What you should do: Which lines below hold the word "worn"? Copy all of them.

═══

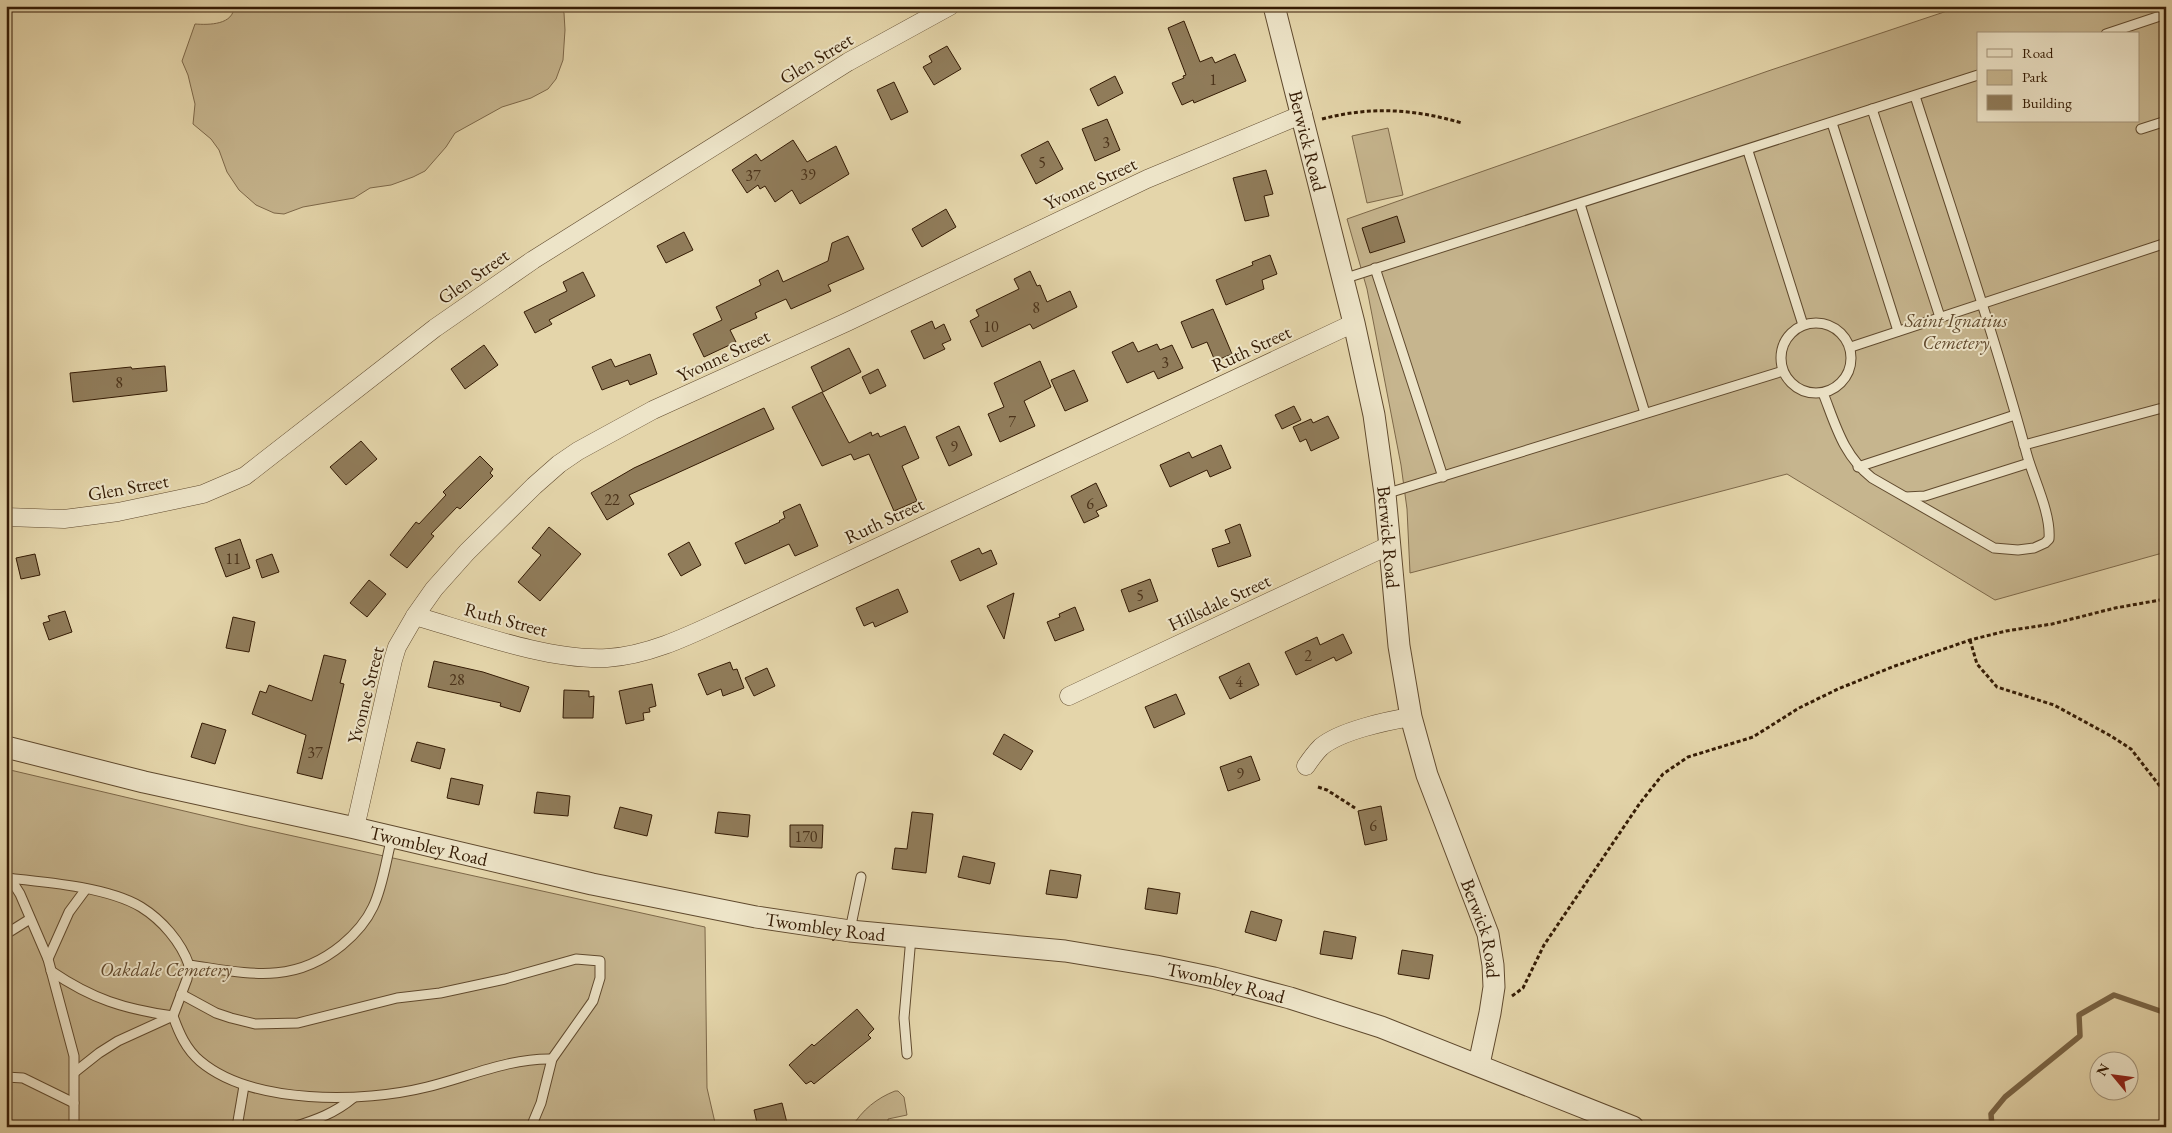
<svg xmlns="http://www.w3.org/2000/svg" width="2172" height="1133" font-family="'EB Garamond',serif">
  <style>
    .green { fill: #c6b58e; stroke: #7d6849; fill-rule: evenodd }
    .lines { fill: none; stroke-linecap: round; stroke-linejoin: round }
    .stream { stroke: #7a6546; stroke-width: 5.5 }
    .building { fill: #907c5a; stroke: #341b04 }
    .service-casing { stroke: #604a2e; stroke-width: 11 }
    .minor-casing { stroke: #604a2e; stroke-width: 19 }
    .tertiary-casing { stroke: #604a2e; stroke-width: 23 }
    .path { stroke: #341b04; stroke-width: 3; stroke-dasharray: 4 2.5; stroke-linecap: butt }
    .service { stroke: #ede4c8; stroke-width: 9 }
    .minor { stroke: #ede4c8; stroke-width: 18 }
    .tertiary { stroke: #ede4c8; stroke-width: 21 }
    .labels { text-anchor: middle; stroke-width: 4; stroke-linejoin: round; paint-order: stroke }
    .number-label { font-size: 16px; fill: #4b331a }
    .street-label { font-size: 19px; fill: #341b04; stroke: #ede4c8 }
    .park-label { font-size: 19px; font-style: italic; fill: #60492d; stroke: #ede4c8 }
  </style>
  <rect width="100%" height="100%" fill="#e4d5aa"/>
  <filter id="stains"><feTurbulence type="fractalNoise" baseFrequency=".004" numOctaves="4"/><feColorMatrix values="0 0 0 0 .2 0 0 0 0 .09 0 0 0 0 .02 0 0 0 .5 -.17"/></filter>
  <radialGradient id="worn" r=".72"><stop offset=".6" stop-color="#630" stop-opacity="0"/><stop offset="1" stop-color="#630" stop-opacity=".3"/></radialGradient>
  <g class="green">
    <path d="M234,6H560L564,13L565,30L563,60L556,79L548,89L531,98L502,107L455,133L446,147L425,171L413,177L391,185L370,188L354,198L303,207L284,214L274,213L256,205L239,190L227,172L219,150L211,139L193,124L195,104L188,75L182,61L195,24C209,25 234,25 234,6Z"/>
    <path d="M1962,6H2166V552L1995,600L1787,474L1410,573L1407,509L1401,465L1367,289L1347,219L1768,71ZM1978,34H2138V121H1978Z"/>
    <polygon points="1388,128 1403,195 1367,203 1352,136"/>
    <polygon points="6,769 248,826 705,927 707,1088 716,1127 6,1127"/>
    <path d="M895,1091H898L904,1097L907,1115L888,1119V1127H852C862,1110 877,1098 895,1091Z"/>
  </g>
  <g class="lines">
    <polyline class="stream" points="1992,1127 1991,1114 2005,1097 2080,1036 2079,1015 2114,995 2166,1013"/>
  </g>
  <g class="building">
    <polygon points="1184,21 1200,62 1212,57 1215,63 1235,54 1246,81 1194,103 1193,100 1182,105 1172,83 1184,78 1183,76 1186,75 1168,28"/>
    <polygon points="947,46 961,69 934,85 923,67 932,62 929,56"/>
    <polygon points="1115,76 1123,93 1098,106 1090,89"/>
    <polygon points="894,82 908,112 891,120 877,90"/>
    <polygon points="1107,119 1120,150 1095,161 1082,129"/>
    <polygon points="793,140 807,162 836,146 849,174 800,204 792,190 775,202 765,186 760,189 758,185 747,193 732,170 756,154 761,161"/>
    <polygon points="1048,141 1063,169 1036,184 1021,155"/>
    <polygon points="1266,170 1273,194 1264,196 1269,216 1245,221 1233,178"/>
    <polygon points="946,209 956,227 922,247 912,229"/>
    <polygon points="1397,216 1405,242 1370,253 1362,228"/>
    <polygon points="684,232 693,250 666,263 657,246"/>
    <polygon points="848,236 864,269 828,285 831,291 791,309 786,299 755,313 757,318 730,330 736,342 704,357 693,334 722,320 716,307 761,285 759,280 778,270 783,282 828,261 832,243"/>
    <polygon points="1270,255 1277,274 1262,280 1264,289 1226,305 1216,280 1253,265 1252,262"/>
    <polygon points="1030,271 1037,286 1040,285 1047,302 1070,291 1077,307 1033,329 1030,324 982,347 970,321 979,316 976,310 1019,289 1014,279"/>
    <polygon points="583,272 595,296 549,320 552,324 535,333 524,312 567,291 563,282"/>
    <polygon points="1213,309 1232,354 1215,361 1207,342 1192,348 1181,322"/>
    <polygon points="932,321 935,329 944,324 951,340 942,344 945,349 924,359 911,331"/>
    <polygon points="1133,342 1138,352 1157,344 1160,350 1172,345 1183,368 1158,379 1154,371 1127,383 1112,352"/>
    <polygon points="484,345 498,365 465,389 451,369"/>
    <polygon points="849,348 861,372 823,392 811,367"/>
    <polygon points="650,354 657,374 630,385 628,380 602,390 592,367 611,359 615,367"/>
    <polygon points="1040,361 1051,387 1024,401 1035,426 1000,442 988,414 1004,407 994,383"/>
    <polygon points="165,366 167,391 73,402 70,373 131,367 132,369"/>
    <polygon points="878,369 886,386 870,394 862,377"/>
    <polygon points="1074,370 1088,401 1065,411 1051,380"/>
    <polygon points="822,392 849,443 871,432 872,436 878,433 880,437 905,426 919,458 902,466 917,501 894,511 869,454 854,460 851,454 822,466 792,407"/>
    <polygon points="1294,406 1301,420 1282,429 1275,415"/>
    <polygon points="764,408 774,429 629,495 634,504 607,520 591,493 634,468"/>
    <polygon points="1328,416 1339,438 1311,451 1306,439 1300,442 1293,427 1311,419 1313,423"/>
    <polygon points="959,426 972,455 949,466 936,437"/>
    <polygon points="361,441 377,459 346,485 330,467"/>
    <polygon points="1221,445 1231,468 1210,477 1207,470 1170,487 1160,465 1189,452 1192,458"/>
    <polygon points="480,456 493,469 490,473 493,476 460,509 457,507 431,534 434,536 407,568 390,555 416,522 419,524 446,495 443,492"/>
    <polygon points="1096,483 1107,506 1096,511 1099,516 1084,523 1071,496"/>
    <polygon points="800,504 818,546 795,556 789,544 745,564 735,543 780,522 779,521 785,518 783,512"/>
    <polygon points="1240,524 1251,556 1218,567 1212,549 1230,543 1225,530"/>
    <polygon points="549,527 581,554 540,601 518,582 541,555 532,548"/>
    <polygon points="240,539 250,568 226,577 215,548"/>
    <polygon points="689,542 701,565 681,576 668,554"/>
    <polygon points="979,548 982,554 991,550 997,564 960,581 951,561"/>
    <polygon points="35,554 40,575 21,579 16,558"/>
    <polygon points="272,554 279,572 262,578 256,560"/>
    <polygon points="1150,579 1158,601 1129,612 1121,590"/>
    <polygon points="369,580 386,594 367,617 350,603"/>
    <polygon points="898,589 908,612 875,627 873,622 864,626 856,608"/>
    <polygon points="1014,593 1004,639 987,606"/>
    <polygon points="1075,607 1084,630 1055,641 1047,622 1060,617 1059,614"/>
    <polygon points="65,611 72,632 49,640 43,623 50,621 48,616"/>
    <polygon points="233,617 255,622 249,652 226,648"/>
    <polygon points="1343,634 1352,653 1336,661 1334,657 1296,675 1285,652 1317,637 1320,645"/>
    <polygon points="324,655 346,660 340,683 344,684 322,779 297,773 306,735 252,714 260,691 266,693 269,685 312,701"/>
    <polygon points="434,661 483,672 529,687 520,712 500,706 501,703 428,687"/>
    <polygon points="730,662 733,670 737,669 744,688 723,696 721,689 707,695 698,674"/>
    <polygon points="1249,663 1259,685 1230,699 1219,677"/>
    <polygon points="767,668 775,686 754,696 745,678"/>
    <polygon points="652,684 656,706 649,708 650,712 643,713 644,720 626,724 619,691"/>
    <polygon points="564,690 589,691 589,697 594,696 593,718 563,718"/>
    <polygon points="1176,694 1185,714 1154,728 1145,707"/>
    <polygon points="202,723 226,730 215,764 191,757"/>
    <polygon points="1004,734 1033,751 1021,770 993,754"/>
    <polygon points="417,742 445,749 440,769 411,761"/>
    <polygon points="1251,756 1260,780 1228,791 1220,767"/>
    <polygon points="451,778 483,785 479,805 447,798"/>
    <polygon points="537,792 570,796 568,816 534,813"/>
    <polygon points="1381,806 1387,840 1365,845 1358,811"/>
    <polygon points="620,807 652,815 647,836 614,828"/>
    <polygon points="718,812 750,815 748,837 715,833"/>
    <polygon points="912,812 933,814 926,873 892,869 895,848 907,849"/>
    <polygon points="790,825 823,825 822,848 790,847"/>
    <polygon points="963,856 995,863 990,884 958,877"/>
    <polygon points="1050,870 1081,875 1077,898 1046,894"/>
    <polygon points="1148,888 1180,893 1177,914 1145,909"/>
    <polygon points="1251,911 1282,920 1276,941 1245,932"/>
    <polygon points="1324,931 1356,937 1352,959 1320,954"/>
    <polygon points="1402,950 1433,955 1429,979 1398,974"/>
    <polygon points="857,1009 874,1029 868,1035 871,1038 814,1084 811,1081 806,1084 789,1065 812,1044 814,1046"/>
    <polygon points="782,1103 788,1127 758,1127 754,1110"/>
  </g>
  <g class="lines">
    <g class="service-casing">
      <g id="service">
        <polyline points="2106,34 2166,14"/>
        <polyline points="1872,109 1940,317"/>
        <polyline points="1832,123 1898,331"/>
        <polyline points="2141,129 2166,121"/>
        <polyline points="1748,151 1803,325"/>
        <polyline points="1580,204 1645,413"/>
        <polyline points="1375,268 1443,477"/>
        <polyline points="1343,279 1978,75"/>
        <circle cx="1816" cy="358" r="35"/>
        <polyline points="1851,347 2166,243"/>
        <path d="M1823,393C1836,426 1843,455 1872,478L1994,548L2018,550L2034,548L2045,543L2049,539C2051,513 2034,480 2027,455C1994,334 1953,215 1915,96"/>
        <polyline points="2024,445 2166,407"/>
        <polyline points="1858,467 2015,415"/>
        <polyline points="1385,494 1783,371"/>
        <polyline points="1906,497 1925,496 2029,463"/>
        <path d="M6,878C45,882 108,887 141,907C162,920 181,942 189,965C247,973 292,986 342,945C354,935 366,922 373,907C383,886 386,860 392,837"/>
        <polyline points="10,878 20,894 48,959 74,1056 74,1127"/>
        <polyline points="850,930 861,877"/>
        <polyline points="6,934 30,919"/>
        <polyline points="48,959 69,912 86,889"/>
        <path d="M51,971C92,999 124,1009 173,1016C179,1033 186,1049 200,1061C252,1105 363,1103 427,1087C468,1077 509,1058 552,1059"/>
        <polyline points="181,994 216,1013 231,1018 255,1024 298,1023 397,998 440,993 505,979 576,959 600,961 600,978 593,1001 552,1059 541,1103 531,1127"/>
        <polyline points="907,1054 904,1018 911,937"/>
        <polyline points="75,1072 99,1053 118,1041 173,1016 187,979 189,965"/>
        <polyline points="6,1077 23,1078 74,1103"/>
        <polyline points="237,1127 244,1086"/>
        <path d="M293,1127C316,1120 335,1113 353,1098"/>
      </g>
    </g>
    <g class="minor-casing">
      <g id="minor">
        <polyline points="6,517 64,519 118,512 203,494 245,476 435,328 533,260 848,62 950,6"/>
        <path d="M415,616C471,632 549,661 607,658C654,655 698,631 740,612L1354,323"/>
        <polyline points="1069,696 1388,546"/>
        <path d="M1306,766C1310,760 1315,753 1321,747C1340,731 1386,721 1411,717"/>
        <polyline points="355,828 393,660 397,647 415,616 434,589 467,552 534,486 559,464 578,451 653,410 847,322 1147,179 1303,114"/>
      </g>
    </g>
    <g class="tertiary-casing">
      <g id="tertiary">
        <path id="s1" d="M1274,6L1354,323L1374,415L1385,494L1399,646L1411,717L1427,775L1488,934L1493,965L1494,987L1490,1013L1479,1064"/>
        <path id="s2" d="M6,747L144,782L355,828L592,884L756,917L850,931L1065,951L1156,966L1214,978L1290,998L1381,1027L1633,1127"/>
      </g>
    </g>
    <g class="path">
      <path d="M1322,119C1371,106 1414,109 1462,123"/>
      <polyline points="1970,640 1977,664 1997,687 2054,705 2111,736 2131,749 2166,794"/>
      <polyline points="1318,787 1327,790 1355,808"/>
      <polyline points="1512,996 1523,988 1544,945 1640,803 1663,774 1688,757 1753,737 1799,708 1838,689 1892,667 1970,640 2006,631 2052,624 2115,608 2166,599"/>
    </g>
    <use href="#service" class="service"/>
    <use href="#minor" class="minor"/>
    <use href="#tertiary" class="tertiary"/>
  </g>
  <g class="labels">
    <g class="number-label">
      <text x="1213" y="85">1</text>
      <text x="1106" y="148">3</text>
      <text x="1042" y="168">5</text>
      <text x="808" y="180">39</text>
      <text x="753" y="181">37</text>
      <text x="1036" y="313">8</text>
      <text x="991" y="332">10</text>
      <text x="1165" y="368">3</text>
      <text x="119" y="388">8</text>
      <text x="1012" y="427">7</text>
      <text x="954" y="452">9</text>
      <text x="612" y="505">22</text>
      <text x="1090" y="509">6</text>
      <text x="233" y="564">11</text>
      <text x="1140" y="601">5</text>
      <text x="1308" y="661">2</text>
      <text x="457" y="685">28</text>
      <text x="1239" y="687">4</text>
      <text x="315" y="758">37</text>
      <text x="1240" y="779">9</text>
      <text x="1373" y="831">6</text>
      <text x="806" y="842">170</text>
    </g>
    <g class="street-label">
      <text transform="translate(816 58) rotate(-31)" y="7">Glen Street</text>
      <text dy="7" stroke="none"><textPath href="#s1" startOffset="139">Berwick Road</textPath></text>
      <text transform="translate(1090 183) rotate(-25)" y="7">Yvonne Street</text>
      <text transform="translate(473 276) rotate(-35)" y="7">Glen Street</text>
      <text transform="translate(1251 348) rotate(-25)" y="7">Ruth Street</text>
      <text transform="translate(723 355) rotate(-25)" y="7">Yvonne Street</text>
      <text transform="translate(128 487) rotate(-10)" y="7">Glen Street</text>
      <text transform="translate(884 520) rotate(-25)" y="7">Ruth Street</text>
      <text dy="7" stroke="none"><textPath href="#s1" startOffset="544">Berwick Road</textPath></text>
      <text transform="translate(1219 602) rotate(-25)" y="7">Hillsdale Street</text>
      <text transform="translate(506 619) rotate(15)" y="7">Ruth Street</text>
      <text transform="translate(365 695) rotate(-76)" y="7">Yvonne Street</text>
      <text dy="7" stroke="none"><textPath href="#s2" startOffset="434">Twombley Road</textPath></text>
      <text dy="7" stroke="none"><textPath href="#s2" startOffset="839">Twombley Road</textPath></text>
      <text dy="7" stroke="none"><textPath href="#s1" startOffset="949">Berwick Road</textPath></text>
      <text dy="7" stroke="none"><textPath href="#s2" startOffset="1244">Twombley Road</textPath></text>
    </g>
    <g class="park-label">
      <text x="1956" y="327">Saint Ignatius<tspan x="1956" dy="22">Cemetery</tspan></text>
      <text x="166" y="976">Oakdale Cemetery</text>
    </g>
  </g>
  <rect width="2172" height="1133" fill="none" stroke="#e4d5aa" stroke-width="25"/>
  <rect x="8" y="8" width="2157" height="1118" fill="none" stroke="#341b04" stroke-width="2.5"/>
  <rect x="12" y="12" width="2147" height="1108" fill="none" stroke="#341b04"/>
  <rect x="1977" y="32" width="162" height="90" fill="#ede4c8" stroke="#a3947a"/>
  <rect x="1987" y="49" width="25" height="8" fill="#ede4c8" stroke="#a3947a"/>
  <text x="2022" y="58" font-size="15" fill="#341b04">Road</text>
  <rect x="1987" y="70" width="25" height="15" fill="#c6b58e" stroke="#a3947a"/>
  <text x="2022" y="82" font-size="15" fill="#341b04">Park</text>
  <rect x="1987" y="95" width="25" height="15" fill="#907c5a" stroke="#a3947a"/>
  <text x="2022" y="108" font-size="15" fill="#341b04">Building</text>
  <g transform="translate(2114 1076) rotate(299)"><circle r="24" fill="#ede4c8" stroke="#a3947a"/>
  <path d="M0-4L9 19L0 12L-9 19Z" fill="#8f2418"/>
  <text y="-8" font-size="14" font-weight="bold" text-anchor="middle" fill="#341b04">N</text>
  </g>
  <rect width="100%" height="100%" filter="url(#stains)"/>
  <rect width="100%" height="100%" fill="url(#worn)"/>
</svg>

═══

Answer area:
  <radialGradient id="worn" r=".72"><stop offset=".6" stop-color="#630" stop-opacity="0"/><stop offset="1" stop-color="#630" stop-opacity=".3"/></radialGradient>
  <rect width="100%" height="100%" fill="url(#worn)"/>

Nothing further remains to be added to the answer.